[TASK TO CARRY OUT] Nothing in the records may be altered, and no picture may be included. Restate them in full.
-=-=-=-=-
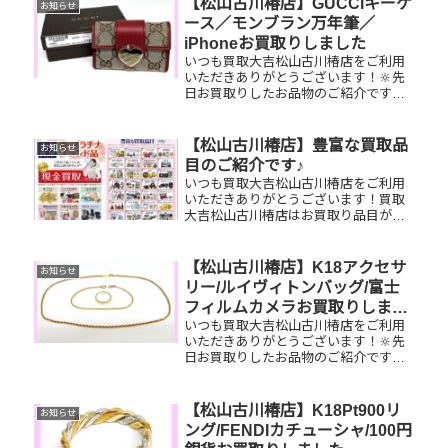
【松山古川椿店】GUCCIキーケ
お知らせ
ース／モンブラン万年筆／
iPhoneお買取りしました
いつも買取大吉松山古川椿店をご利用
いただきありがとうございます！🔆先
日お買取りしたお品物のご紹介です。
GUCCIキーケース／モンブラン万年筆
／iPhoneお家で眠っているお品物はご
ざいませんか？ぜひ買取大吉松山古川
【松山古川椿店】豊富な買取品
お知らせ
椿店にお査定させてくださ...
目のご紹介です♪
いつも買取大吉松山古川椿店をご利用
いただきありがとうございます！買取
大吉松山古川椿店はお買取り品目が豊
富です！🥰ブランド品、貴金属、ジュ
エリー、時計etc.はもちろん、他店で
断られたものや、片手でお持ちいただ
【松山古川椿店】K18アクセサ
お知らせ
けるものならお買取りできるお品が...
リー/ルイヴィトンバッグ/富士
フィルムカメラお買取りしまし
いつも買取大吉松山古川椿店をご利用
た
いただきありがとうございます！🔆先
日お買取りしたお品物のご紹介です。
K18アクセサリー/ルイヴィトン ポルト
ドキュマンヴォワヤージュ/富士フィル
ムカメラお家で眠っているお品物はご
【松山古川椿店】K18Pt900リ
お知らせ
ざいませんか？ぜひ買取大吉...
ング/FENDIカチューシャ/100円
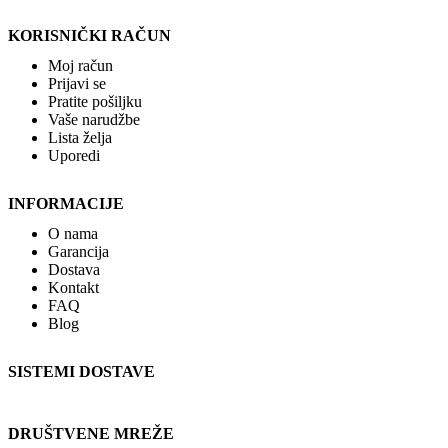
KORISNIČKI RAČUN
Moj račun
Prijavi se
Pratite pošiljku
Vaše narudžbe
Lista želja
Uporedi
INFORMACIJE
O nama
Garancija
Dostava
Kontakt
FAQ
Blog
SISTEMI DOSTAVE
DRUŠTVENE MREŽE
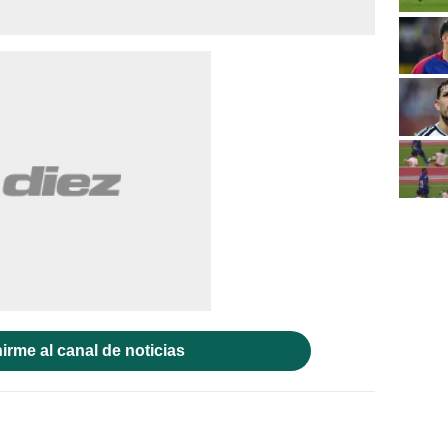
irme al canal de noticias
-=-=-=-=-
[REPLY TO THE EXERCISE]
【松山古川椿店】GUCCIキーケ
お知らせ
ース／モンブラン万年筆／
iPhoneお買取りしました
いつも買取大吉松山古川椿店をご利用
いただきありがとうございます！🔆先
日お買取りしたお品物のご紹介です。
GUCCIキーケース／モンブラン万年筆
／iPhoneお家で眠っているお品物はご
ざいませんか？ぜひ買取大吉松山古川
【松山古川椿店】豊富な買取品
お知らせ
椿店にお査定させてくださ...
目のご紹介です♪
いつも買取大吉松山古川椿店をご利用
いただきありがとうございます！買取
大吉松山古川椿店はお買取り品目が豊
富です！🥰ブランド品、貴金属、ジュ
エリー、時計etc.はもちろん、他店で
断られたものや、片手でお持ちいただ
【松山古川椿店】K18アクセサ
お知らせ
けるものならお買取りできるお品が...
リー/ルイヴィトンバッグ/富士
フィルムカメラお買取りしまし
いつも買取大吉松山古川椿店をご利用
た
いただきありがとうございます！🔆先
日お買取りしたお品物のご紹介です。
K18アクセサリー/ルイヴィトン ポルト
ドキュマンヴォワヤージュ/富士フィル
ムカメラお家で眠っているお品物はご
【松山古川椿店】K18Pt900リ
お知らせ
ざいませんか？ぜひ買取大吉...
ング/FENDIカチューシャ/100円
KORISNIČKI RAČUN
Moj račun
Prijavi se
Pratite pošiljku
Vaše narudžbe
Lista želja
Uporedi
INFORMACIJE
O nama
Garancija
Dostava
Kontakt
FAQ
Blog
SISTEMI DOSTAVE
DRUŠTVENE MREŽE
irme al canal de noticias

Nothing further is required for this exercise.